Campanelli later led California (1985-93) to four post-season tournaments after it had had but one winning season in the previous 10 and hadn't gone to NCAA post-season play in 30 years. His first California team snapped a 52-game losing streak against UCLA.

The Elizabeth, N.J., native and 1960 Montclair State graduate since has coached abroad, has worked as a television commentator, has worked with professional basketball organizations and has conducted numerous clinics domestically and abroad.

 

 

   
 

Mark Carnevale (Class of 1982)

Carnevale had an impressive career as an undergraduate golfer at JMU, and he has enjoyed continued success competing in the sport professionally.

While with the Dukes, Carnevale was the individual champion at the 1979 Governors' Classic and at the 1982 JMU Spring Invitational. After graduating in 1982 with a major in marketing and a minor in economics, he briefly pursued a brokerage career but soon decided to play golf professionally. He won the 1984 Virginia State Open and the 1990 Utah Open, and he qualified for the Professional Golfers' Association Tour in 1991. Playing at the sport's highest level, he won the 1992 Chattanooga Classic and that year was named the PGA Tour and Rolex/Golf Digest Rookie of the Year.

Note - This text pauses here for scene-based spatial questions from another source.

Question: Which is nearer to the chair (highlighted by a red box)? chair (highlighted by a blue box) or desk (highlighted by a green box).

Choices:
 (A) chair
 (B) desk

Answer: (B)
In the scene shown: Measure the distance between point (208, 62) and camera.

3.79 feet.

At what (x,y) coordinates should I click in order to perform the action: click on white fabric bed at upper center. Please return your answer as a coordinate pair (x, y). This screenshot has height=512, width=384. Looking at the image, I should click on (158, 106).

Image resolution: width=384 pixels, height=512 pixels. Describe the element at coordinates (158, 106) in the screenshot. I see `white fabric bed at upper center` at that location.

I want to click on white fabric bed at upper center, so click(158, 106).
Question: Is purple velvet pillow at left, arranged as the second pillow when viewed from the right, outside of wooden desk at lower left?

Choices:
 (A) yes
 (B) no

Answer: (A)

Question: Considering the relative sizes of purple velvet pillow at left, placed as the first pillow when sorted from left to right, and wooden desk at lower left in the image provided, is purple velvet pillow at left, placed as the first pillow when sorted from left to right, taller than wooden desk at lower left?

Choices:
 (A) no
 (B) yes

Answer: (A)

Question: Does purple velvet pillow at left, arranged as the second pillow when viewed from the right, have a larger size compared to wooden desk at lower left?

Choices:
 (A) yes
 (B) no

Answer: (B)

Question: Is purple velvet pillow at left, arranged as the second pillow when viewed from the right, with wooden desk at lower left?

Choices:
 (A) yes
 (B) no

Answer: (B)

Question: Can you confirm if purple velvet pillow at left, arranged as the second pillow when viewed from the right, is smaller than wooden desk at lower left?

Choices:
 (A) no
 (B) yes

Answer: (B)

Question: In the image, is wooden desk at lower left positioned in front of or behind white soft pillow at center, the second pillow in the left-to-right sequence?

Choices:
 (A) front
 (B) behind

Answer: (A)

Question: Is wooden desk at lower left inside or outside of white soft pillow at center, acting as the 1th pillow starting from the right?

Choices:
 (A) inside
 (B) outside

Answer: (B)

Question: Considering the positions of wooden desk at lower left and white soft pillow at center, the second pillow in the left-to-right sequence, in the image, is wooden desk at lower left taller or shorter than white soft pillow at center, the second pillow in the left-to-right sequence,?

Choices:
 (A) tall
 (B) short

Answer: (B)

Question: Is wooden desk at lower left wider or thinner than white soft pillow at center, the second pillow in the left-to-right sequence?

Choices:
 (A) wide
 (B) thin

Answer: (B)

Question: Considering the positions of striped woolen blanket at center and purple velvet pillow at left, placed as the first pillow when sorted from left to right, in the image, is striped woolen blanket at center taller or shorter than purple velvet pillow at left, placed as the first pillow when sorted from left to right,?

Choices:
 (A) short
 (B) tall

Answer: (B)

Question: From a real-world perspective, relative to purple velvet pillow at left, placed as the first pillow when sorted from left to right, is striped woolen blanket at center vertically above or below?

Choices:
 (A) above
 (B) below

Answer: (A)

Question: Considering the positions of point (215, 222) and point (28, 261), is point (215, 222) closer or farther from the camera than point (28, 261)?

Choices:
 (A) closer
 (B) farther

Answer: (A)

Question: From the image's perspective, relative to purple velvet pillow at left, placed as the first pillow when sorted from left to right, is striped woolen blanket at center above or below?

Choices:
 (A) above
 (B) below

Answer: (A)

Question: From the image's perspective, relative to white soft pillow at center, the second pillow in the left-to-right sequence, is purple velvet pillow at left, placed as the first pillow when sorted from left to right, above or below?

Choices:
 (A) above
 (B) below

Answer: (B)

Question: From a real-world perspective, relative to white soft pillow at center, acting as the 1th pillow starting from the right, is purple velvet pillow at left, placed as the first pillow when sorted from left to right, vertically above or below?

The Williamsburg, Va., native tied for second place at the 1994 GTE Byron Nelson Classic, was fifth at the 1994 Buick Invitational, was 13th at the 1993 Buick Southern Open, and tied for 14th at the 1993 Kemper Open. He competed on the Nike Tour in 1997 and won the Empire Open and had nine other top-10 finishes while leading the tour in earnings for 17 consecutive weeks. He returned to the PGA Tour in 1998.

 

   
 

Pat Dean (Class of 1961)

Dean played four seasons of basketball and three seasons of field hockey as an undergraduate and later became one of the leading scholastic coaches in Virginia history. She coached briefly in Albemarle County and in 1964 moved to Northern Virginia's James Madison High School, where her 16 basketball teams compiled a combined 156-62 (.716) record and won five district titles. From 1964-75 her junior varsity softball teams had a 99-11 (.900) record, and in 1976 she began an outstanding 15-year tenure as the school's varsity softball coach. Those teams compiled a 285-29 (.908) record and won 13 district, six regional and five state titles. Included were consecutive state crowns in 1987, 1988 and 1989, a period during which her teams won a women's softball-record 71 straight games.

The Hampton, Va., native received numerous district and regional coaching awards and was the 1989 Washington Post coach of the year, the 1990 Virginia High School League and national coaches association regional coach of the year, and the 1989 Vienna Times Citizen of the Year, acknowledging her contributions to youth beyond the softball fields at James Madison High School.

She is a member of the Virginia High School League and James Madison High School halls of fame, and the James Madison High School softball field is named in her honor. She was a unanimous selection as a charter member to James Madison High School's hall of fame.